Birds such as penguins have also returned to the sea. One of the fascinating observations of penguins swimming in a tank at a zoo is that they swim using their forelimbs, their wings, with their tail and feet playing strictly supporting roles. It takes little imagination to see the evolutionary principle of "leveraging off what's already available" in action: the penguin "flies" underwater in a fashion not broadly all that different from the way its ancestors flew through the air. Interestingly, although sea lions and true seals are closely related, they swim in different fashions, with sea lions (and walruses) obtaining propulsion from their front fins like the penguins, while seals use twisting motions of the body ending in the tailfins -- a neat example of the branching nature of evolution in action. Whatever works.
Similar thinking applies to the adaptation of animals to land. There are a number of different species of fish that can flop around on land and go cross-country, most notably the "walking catfish" of Southeast Asia that has been making a nuisance of itself in the American South since it was carelessly introduced there some years back.
The walking catfish doesn't do a particularly impressive job of getting around out of water. The froglike mudskipper, another Southeast Asian fish, is better adapted to land locomotion -- while amphibians like frogs are still better adapted to life on land, though as a rule they still must lay eggs in water.
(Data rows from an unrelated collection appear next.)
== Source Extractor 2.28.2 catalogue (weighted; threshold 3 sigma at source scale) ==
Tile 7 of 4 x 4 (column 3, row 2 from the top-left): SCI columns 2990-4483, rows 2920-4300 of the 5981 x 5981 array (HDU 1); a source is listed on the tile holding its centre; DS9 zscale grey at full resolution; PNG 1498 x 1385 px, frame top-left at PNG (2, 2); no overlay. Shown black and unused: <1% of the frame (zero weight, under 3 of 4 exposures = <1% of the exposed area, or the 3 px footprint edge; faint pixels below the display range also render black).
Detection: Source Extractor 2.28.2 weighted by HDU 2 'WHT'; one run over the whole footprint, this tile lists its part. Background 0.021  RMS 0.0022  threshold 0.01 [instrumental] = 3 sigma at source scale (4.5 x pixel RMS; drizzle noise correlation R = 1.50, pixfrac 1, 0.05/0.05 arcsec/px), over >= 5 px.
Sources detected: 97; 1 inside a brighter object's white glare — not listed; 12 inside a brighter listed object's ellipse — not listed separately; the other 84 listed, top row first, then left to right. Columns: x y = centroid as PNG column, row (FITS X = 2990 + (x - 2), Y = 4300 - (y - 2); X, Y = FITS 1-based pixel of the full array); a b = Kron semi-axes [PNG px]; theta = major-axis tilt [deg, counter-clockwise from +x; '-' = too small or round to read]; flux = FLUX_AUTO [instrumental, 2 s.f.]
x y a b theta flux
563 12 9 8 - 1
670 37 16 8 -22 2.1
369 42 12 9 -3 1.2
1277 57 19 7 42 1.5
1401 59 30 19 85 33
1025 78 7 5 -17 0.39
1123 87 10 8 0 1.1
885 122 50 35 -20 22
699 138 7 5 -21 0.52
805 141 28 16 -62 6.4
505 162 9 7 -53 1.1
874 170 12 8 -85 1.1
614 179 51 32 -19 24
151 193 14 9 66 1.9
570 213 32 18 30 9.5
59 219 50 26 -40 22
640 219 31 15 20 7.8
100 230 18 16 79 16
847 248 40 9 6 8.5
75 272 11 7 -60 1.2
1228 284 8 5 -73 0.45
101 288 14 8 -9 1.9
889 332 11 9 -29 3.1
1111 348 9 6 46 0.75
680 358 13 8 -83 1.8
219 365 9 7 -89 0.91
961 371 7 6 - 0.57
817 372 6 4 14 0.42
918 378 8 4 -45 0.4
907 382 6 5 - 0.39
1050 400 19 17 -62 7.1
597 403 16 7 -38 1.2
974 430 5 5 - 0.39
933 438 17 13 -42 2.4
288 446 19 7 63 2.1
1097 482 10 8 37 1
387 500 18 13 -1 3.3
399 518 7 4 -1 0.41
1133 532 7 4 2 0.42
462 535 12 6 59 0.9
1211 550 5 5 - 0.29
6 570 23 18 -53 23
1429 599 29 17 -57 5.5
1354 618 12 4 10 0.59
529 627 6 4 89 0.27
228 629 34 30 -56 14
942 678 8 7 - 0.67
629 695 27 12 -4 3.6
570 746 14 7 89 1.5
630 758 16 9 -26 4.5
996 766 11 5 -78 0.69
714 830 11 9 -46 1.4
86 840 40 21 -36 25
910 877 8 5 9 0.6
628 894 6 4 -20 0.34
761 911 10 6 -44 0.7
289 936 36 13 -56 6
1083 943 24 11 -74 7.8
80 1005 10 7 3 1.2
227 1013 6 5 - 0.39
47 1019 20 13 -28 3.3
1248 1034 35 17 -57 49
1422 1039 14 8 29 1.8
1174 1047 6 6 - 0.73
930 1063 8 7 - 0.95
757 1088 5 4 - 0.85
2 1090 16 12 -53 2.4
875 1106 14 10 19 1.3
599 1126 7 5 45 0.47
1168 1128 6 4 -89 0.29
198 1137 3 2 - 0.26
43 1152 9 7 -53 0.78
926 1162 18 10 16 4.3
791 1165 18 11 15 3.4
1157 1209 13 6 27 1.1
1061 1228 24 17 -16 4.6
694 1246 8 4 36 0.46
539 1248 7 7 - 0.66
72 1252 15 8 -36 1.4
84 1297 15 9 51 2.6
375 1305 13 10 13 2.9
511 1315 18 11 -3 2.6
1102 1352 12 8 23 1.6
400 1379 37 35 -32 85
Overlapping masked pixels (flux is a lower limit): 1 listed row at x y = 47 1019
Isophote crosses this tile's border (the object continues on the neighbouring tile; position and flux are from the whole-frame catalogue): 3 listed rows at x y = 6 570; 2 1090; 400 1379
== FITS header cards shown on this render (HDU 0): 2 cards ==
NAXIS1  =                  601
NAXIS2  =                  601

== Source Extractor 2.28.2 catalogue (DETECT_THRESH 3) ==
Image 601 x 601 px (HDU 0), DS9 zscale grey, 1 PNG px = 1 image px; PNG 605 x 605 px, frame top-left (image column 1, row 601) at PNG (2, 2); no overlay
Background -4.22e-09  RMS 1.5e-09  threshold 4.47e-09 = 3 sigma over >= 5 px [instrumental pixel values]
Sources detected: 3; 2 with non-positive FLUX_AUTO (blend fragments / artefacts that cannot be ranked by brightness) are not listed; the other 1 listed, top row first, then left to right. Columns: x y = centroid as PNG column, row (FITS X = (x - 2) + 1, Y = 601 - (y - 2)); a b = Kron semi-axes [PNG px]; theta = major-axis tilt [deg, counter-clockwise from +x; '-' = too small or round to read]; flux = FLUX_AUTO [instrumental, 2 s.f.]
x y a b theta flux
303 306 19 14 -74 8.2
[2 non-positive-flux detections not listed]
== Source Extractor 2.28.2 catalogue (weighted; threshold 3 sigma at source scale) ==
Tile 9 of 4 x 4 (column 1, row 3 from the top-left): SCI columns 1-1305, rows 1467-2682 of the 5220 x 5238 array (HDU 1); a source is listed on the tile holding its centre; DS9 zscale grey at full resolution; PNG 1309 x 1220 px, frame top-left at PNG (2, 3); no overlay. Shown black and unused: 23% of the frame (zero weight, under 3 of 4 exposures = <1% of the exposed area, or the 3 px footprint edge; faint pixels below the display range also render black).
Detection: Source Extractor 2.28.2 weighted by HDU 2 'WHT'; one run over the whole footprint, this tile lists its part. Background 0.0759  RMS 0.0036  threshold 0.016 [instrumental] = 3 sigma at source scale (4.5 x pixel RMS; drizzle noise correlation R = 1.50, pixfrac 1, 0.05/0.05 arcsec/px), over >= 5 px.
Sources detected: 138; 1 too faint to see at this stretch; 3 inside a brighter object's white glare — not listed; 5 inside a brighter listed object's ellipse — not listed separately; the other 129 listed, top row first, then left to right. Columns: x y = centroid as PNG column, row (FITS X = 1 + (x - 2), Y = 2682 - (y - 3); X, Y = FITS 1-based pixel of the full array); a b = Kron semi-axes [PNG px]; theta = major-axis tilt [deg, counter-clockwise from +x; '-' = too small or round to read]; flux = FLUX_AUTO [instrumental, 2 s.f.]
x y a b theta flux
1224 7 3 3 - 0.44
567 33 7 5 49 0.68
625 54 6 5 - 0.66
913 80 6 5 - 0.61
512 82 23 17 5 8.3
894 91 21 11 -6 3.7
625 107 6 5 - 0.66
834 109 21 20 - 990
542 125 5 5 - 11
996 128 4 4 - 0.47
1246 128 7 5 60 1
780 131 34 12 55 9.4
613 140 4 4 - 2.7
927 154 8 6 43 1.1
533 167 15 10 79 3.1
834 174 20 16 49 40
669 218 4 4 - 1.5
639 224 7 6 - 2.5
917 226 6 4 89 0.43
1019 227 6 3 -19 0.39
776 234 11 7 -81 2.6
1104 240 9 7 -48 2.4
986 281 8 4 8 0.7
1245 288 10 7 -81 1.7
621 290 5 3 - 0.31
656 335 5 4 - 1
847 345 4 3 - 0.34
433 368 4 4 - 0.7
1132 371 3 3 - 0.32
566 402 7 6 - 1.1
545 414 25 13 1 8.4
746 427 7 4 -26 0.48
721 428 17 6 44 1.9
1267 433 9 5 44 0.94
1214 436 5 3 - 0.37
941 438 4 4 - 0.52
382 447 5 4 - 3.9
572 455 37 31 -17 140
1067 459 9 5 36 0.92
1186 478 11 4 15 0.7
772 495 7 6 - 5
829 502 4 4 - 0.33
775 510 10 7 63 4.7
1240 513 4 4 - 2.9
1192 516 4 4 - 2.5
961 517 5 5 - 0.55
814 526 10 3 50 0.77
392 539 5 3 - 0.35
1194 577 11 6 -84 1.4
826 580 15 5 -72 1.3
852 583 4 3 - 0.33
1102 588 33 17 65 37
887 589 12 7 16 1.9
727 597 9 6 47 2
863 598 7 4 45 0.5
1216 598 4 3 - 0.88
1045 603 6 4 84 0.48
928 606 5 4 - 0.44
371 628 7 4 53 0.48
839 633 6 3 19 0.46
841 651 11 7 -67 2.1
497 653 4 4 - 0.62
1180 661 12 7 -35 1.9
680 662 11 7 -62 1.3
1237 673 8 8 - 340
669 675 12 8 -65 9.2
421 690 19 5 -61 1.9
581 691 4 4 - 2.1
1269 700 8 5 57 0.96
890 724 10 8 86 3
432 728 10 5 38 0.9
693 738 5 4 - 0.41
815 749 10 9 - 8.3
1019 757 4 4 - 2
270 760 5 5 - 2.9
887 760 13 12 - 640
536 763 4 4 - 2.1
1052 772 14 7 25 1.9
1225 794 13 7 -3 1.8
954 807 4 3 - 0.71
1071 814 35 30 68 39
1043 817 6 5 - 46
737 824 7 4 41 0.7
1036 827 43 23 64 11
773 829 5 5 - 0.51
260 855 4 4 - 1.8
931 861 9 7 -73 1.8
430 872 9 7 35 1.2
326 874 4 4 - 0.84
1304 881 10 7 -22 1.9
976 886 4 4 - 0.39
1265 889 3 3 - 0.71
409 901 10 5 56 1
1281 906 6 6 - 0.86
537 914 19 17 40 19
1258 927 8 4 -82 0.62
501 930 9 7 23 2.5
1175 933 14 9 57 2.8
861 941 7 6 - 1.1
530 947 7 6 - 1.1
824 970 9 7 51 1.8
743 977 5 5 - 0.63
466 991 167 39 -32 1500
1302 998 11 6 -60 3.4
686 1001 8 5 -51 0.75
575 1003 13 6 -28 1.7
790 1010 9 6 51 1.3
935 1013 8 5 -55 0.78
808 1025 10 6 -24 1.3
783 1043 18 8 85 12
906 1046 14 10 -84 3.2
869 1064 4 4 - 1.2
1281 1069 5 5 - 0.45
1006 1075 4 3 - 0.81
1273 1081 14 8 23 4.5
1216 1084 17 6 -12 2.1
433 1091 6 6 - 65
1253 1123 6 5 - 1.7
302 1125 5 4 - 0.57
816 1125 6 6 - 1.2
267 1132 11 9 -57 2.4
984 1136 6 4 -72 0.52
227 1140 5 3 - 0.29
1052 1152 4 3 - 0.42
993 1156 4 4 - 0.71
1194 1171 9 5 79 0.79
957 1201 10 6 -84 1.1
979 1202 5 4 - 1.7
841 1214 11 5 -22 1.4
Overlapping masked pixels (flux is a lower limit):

There are cases where it actually is hard to see how there could have been a gradual progression of forms. Birds, bats, and the extinct pterosaurs have wings that are obviously modified legs, with the wings all derived from a pre-existing structure, as MET says they should be. It might have been literally "handy" for bats to have retained their front legs and grown wings on their back to look like tiny devils out of Dante, but evolution doesn't work that way. However, insects have wings that are clearly unrelated to legs. The general belief is that insect wings began life as a structure for another purpose, possibly a panel to absorb sunlight or radiate heat, with the structure proving useful for gliding purposes. Models have been constructed to show how it could happen, but they remain argued.
Such "indirect pathways" are called "pre-adaptations" -- though, since this term tends to misleadingly imply that some biostructure was deliberately obtained just because it might come in handy later, some prefer to use the more obscure but less loaded terms "exaptations" or "co-options" instead. One of the famous examples, promoted by Gould, is the "panda's thumb". A panda is a bear adapted to eating bamboo shoots -- an unusual practice for a bear, though given the prevalence of bamboo in Asia a practical habit -- and unlike other bears it has a "thumb" on its forepaws to help strip down the shoots for consumption. The "thumb" turns out to be nothing more than an extension of a normal bone in a bear's paw, the "radial sesamoid", that proved useful. The panda's thumb isn't much of a thumb, but it works.
Bears tend to be "handy" creatures, sitting or standing and using their forepaws as manipulators, and the panda has simply taken this process to a specialized extreme. In fact, in a sense the panda itself is something of an example of indirect pathways: who would have imagined a bear, a member of a family of carnivores, that eats grass for a living?